-------- TEXTAUSSCHNITT --------

Nachfolger gesucht: Röttgen oder Koch?

Für sein Verharren in der Deckung in der Krise erntet Glos sowohl von der Opposition als auch aus den eigenen Reihen Spott und Verärgerung. Berlins Regierender Bürgermeister Klaus Wowereit fragte nur stichelnd: "Wo ist eigentlich Glos?" Und auch der Grünen-Fraktionschef Fritz Kuhn nannte ihn eine "Schlaftablette auf zwei Beinen" und einen "Null-Bock-Minister", berichtete die "Welt". Der Wirtschaftsminister Michael Glos hat eben keine Lust auf seinen Job, den er 2005 antrat, und machte daraus nie ein Geheimnis. Spätestens im Herbst nach der Bundestagswahl soll endgültig Schluss sein, mit der unliebsamen Position. Glos strebt nach höherem und würde wohl am liebsten stellvertretender Bundestagspräsident werden, schreibt der "Spiegel" in einer Juni-Ausgabe.

-------- AUSGELESENE EINTRÄGE --------

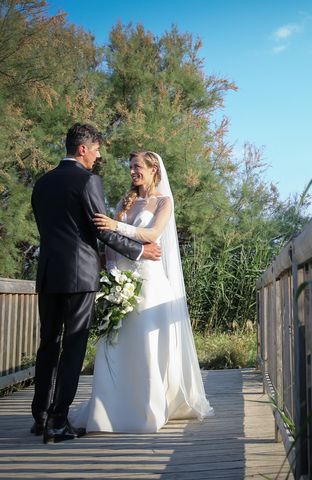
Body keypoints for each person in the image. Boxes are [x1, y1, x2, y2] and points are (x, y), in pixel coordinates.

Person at [31, 124, 162, 444]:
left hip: (48, 273)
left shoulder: (43, 183)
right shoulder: (88, 180)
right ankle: (58, 423)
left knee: (48, 344)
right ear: (82, 150)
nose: (98, 155)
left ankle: (41, 416)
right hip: (80, 275)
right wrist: (139, 251)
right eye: (96, 149)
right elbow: (100, 229)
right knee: (73, 345)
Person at [69, 151, 212, 433]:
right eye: (130, 166)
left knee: (145, 345)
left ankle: (149, 408)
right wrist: (110, 271)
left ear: (153, 170)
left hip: (149, 283)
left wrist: (116, 225)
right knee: (118, 344)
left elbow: (152, 235)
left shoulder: (164, 202)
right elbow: (110, 241)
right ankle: (109, 409)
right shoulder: (126, 201)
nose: (133, 171)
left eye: (137, 167)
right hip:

--------

**OFFENE AUFGABEN**
1) Wer bezeichnet Glos im Text über den Wirtschaftsminister als „Schlaftablette auf zwei Beinen“?
2) Führ den Text über Wirtschaftsminister Glos nach seinem letzten Satz weiter.

**ERGEBNISSE JE AUFGABE**
1) Grünen-Fraktionschef Fritz Kuhn.

2)
Die potentiellen Nachfolger für das Bundeswirtschaftsministerium stehen schon jetzt in den Startlöchern. Zurzeit kursieren vor allem zwei Namen in internen Unionskreisen, weiß die "Süddeutsche Zeitung": Norbert Röttgen und Roland Koch sind demnach ganz versessen auf den Posten. Roland Koch kann mit seiner langjährigen Erfahrung als Ministerpräsident und seinen Fachkenntnissen auftrumpfen, doch unbeliebt machte er sich im Zuge seines aggressiven Auftretens im Hessen-Wahlkampf. Für seine Forderung, kriminelle Ausländer härter zu bestrafen und abzuschieben, erntete er große Empörung. Norbert Röttgen machte auf sich aufmerksam, als er in der vergangenen Woche in einer Bundestagesrede eindringlich darauf verwies, dass in der Finanzkrise das Gemeinwohl oberstes Gebot in diesen schwierigen Zeiten ist. Und übernahm damit eigentlich schon den Job des Bundeswirtschaftsministers.